▶ [Things to do]:
- a) Answer these questions from the Salem Media Group release below, each on its own line.
(i) At what time and on what date will the teleconference take place?
(ii) What was the company's total revenue for the fourth quarter of 2018?
(iii) What media properties does Salem Media Group have?
- b) Summarize the Salem Media Group release below in three sentences.
- c) Based on the Salem Media Group release below, decide whether each statement agrees with it. Answer yes or no, and quote the words that decide it.
(i) A replay of the teleconference can be heard until November 26, 2019.
(ii) Excluding political revenue and recent acquisitions and dispositions, the company projects total revenue to grow by up to 2%.
(iii) The company provides a reconciliation of its forward-looking non-GAAP operating expenses to the most directly comparable GAAP measure.

Conference Call Information
Salem will host a teleconference to discuss its results on
November 12, 2019 at 1:00 p.m. Pacific Time. To access the
teleconference, please dial (877) 524-8416, and then ask to be
joined into the Salem Media Group Third Quarter 2019 call or listen
via the investor relations portion of the company’s website,
located at investor.salemmedia.com. A replay of the teleconference
will be available through November 26, 2019 and can be heard by
dialing (877) 660-6853, passcode 13696693 or on the investor
relations portion of the company’s website, located at
investor.salemmedia.com.
Follow us on Twitter @SalemMediaGrp.
Fourth Quarter 2019 Outlook
For the fourth quarter of 2019, the company is projecting total
revenue to decrease between 4% and 6% from fourth quarter 2018
total revenue of $67.2 million. Excluding the impact of political
revenue and recent acquisitions and dispositions, the company is
projecting total revenue to be between flat and a decrease of 2%.
The company is also projecting operating expenses before gains or
losses on disposition of assets, stock-based compensation expense,
changes in the estimated fair value of contingent earn-out
consideration, impairments, depreciation expense and amortization
expense to be between an increase of 1% and a decrease of 2%
compared to the fourth quarter of 2018 non-GAAP operating expenses
of $55.6 million.
A reconciliation of non-GAAP operating
expenses, excluding gains or losses on the disposition of assets,
stock-based compensation expense, changes in the estimated fair
value of contingent earn-out consideration, impairments,
depreciation expense and amortization expense to the most directly
comparable GAAP measure is not available without unreasonable
efforts on a forward-looking basis due to the potential high
variability, complexity and low visibility with respect to the
charges excluded from this non-GAAP financial measure, in
particular, the change in the estimated fair value of earn-out
consideration, impairments and gains or losses from the disposition
of fixed assets. The company expects the variability of the above
charges may have a significant, and potentially unpredictable,
impact on its future GAAP financial results.
About Salem Media Group, Inc.
Salem Media Group is America’s leading multimedia company
specializing in Christian and conservative content, with media
properties comprising radio, digital media and book and newsletter
publishing. Each day Salem serves a loyal and dedicated audience of
listeners and readers numbering in the millions nationally. With
its unique programming focus, Salem provides compelling content,
fresh commentary and relevant information from some of the most
respected figures across the Christian and conservative media
landscape. Learn more about Salem Media Group, Inc., at
www.salemmedia.com, Facebook and Twitter (@SalemMediaGrp).

▶ [Record set]:
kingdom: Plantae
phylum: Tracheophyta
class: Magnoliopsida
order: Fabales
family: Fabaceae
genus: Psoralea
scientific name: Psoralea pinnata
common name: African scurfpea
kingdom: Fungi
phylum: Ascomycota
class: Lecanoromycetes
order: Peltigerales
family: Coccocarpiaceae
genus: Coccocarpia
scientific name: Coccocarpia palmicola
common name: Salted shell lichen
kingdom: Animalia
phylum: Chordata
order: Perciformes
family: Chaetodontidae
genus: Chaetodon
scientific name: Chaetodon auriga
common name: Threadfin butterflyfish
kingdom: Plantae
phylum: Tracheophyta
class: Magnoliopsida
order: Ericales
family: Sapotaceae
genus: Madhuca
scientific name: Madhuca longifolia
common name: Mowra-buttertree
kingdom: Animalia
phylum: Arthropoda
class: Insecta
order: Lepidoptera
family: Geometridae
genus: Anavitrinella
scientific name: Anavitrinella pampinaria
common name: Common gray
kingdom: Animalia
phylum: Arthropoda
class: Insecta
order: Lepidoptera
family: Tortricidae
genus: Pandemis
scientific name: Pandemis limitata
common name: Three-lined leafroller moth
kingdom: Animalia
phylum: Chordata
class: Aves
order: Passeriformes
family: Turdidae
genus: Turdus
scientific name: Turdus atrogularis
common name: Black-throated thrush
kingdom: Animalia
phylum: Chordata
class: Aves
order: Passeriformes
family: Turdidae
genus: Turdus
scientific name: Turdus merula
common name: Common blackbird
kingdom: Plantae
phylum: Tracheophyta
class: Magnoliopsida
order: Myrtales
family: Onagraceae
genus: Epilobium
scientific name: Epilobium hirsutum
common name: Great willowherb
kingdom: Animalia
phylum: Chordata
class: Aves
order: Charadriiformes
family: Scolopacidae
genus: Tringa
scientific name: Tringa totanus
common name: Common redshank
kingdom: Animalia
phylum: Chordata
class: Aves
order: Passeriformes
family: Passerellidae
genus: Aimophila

▶ [Solutions]:
- a)
(i) 1:00 p.m. Pacific Time on November 12, 2019.
(ii) $67.2 million.
(iii) Radio, digital media, and book and newsletter publishing.

- b) Salem Media Group will host a teleconference to discuss its results on November 12, 2019 at 1:00 p.m. Pacific Time, and a replay will be available through November 26, 2019. For the fourth quarter of 2019, the company projects total revenue to decrease between 4% and 6% from the fourth quarter of 2018, and it projects non-GAAP operating expenses to fall between an increase of 1% and a decrease of 2%. Salem is a multimedia company specializing in Christian and conservative content, with radio, digital media, and book and newsletter publishing properties.

- c)
(i) Yes: "A replay of the teleconference will be available through November 26, 2019"
(ii) No: "the company is projecting total revenue to be between flat and a decrease of 2%"
(iii) No: "is not available without unreasonable efforts on a forward-looking basis"